Listed records Start Marker
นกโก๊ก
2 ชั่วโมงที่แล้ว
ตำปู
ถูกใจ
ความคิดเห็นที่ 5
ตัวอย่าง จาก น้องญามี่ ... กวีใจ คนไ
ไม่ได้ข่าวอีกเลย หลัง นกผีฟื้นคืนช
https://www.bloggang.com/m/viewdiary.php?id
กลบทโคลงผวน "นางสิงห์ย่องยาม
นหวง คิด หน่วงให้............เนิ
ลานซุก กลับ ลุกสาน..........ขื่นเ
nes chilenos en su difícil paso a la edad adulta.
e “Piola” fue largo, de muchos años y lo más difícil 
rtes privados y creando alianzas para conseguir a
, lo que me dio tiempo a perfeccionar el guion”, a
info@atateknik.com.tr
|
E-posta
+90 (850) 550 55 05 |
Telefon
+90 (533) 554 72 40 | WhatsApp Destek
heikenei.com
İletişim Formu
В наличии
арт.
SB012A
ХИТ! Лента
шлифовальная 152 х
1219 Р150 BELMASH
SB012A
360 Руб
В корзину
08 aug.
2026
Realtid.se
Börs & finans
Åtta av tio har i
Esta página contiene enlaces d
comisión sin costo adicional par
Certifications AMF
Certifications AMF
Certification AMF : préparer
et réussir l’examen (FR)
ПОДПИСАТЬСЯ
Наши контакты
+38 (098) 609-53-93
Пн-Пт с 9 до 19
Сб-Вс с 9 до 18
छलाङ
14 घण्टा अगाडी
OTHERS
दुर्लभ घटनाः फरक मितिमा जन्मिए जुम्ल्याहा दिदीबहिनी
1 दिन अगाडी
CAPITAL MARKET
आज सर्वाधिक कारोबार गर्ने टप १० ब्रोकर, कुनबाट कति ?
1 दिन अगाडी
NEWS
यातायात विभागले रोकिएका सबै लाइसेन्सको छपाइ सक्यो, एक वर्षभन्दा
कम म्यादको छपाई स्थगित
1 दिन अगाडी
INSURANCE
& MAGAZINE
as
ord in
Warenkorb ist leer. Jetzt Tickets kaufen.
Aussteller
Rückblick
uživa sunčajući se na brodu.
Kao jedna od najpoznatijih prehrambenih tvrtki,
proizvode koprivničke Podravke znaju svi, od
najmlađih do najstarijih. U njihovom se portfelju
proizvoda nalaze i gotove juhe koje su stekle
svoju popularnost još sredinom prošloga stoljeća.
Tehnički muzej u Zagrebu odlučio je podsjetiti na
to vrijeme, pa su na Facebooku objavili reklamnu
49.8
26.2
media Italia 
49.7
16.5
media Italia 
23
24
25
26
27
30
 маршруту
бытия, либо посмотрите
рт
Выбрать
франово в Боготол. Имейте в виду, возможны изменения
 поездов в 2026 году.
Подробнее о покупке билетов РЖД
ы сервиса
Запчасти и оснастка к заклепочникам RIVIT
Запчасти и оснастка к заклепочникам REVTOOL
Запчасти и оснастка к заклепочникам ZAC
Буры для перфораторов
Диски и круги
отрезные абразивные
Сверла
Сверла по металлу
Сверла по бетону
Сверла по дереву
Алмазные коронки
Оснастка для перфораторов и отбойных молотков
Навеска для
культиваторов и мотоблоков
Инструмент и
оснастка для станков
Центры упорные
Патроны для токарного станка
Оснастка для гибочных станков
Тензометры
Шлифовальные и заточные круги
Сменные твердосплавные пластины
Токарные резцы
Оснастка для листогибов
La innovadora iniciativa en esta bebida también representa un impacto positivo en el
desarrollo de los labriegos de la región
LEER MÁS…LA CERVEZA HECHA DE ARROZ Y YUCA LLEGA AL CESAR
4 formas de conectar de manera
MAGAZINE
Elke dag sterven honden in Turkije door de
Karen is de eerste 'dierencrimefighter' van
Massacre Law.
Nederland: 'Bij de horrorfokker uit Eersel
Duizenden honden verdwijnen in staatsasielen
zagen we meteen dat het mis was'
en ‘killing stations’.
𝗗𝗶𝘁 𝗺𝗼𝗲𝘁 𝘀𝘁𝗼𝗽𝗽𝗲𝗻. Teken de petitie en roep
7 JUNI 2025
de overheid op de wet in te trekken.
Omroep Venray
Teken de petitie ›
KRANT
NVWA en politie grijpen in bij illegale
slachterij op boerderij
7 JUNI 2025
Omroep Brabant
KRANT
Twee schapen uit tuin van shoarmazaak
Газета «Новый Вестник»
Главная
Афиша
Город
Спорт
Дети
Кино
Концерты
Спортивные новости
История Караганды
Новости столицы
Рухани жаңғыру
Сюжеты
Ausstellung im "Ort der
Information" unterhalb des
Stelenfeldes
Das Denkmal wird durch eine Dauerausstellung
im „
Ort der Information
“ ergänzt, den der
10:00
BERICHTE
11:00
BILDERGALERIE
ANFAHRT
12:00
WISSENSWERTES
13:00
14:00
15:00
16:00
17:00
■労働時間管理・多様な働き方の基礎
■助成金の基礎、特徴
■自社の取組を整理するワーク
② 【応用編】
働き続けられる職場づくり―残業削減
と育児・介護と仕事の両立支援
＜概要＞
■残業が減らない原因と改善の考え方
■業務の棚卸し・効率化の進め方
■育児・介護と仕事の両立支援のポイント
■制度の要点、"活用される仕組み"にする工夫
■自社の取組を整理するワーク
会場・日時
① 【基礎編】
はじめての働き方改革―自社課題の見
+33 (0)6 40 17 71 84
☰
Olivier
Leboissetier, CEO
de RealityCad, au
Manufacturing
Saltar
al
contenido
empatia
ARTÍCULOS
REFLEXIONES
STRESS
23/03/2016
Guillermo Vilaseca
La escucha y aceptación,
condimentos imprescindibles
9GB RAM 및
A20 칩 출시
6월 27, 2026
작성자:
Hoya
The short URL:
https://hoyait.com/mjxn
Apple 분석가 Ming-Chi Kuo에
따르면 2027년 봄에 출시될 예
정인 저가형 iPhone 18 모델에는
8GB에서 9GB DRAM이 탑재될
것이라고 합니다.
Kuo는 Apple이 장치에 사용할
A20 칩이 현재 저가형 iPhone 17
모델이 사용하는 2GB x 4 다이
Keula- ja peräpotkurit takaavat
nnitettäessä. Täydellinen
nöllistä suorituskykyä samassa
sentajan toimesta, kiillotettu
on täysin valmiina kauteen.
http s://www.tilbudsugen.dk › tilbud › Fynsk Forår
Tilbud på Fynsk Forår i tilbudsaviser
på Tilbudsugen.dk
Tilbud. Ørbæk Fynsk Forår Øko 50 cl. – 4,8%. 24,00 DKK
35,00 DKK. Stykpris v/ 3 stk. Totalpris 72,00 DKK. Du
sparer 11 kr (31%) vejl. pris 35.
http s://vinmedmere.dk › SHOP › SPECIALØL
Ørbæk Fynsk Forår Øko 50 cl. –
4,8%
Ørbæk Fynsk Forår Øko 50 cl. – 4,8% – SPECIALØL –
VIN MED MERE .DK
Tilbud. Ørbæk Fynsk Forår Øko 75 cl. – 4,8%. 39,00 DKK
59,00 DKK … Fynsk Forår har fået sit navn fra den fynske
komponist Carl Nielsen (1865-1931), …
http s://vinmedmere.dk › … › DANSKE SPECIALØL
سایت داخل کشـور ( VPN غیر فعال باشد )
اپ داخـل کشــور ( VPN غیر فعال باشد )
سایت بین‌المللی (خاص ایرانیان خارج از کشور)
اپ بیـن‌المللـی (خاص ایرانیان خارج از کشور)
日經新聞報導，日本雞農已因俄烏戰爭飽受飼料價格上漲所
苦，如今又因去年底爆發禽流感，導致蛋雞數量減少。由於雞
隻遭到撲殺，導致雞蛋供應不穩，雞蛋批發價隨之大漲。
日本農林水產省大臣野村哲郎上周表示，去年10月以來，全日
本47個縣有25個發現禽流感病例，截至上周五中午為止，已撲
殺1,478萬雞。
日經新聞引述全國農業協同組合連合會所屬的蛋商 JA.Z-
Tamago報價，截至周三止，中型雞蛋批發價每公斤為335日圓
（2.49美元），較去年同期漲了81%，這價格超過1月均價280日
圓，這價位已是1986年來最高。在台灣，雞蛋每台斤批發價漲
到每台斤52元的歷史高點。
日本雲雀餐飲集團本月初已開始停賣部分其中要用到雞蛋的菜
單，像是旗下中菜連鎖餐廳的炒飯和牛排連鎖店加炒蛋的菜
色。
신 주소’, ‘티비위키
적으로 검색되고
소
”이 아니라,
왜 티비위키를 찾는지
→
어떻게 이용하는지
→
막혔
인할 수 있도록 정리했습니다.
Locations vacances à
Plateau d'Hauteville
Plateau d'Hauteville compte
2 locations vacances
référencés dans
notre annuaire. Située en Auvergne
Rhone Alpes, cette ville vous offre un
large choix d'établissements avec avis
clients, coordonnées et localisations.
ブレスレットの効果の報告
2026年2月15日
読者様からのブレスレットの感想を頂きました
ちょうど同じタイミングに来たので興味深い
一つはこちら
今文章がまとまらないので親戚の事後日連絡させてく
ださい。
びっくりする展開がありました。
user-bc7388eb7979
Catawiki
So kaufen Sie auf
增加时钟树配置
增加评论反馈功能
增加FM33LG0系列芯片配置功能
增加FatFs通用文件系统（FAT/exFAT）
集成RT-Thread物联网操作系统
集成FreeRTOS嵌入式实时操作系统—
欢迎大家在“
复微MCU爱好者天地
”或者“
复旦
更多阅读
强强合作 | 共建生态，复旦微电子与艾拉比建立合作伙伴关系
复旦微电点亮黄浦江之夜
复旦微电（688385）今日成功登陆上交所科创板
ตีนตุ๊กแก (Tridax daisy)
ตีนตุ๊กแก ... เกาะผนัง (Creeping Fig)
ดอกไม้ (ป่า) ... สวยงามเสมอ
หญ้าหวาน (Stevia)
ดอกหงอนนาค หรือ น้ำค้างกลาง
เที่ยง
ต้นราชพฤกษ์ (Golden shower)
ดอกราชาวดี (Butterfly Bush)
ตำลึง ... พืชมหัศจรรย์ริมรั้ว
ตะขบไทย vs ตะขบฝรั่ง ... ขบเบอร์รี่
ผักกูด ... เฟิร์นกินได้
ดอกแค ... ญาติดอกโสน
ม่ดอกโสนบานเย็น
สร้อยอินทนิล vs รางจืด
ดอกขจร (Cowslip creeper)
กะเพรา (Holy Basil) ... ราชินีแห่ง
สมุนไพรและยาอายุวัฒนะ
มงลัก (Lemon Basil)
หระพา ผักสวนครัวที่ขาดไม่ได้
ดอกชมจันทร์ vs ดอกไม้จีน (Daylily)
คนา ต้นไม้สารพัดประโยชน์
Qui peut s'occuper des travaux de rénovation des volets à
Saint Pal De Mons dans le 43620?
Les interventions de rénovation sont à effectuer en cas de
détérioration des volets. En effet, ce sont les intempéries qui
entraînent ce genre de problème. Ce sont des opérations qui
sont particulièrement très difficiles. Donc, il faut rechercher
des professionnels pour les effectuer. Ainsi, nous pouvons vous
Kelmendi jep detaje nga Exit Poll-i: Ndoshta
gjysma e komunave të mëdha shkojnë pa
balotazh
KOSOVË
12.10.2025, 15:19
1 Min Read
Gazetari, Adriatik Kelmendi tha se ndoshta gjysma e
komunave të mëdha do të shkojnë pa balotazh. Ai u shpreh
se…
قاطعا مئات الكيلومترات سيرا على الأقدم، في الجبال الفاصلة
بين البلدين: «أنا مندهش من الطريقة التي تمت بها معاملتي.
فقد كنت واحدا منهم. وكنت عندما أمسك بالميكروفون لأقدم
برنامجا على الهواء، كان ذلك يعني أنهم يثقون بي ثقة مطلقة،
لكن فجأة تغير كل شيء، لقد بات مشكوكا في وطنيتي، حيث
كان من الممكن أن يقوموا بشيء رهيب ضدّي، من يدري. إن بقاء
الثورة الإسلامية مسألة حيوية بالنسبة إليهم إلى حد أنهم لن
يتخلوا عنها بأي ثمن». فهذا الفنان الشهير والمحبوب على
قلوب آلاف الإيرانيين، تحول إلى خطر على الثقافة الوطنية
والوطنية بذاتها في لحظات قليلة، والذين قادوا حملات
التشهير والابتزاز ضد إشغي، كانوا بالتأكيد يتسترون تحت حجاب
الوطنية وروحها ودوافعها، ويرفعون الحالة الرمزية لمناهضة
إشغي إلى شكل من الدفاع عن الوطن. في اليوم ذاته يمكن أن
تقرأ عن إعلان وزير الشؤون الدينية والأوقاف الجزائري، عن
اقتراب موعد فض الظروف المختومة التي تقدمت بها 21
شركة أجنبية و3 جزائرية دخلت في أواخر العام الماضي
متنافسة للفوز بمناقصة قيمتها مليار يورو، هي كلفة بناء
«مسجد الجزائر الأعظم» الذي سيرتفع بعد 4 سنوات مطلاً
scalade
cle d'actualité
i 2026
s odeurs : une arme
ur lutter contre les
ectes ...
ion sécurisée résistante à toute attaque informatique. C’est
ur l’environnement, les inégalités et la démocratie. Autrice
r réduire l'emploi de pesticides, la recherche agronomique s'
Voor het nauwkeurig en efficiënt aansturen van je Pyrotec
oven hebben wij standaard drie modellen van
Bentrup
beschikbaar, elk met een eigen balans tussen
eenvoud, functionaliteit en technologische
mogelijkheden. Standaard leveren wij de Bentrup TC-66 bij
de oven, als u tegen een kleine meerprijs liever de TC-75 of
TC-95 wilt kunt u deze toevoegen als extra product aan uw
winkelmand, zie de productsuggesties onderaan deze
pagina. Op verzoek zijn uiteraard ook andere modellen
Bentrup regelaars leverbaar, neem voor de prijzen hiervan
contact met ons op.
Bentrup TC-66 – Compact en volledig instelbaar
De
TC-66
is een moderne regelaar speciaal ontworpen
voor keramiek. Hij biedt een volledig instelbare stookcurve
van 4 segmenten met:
Listed records End Marker
What the task asks:
Whenever a line of the data above includes the word "rénovation", copy that line.

Exercise response:
Qui peut s'occuper des travaux de rénovation des volets à
Les interventions de rénovation sont à effectuer en cas de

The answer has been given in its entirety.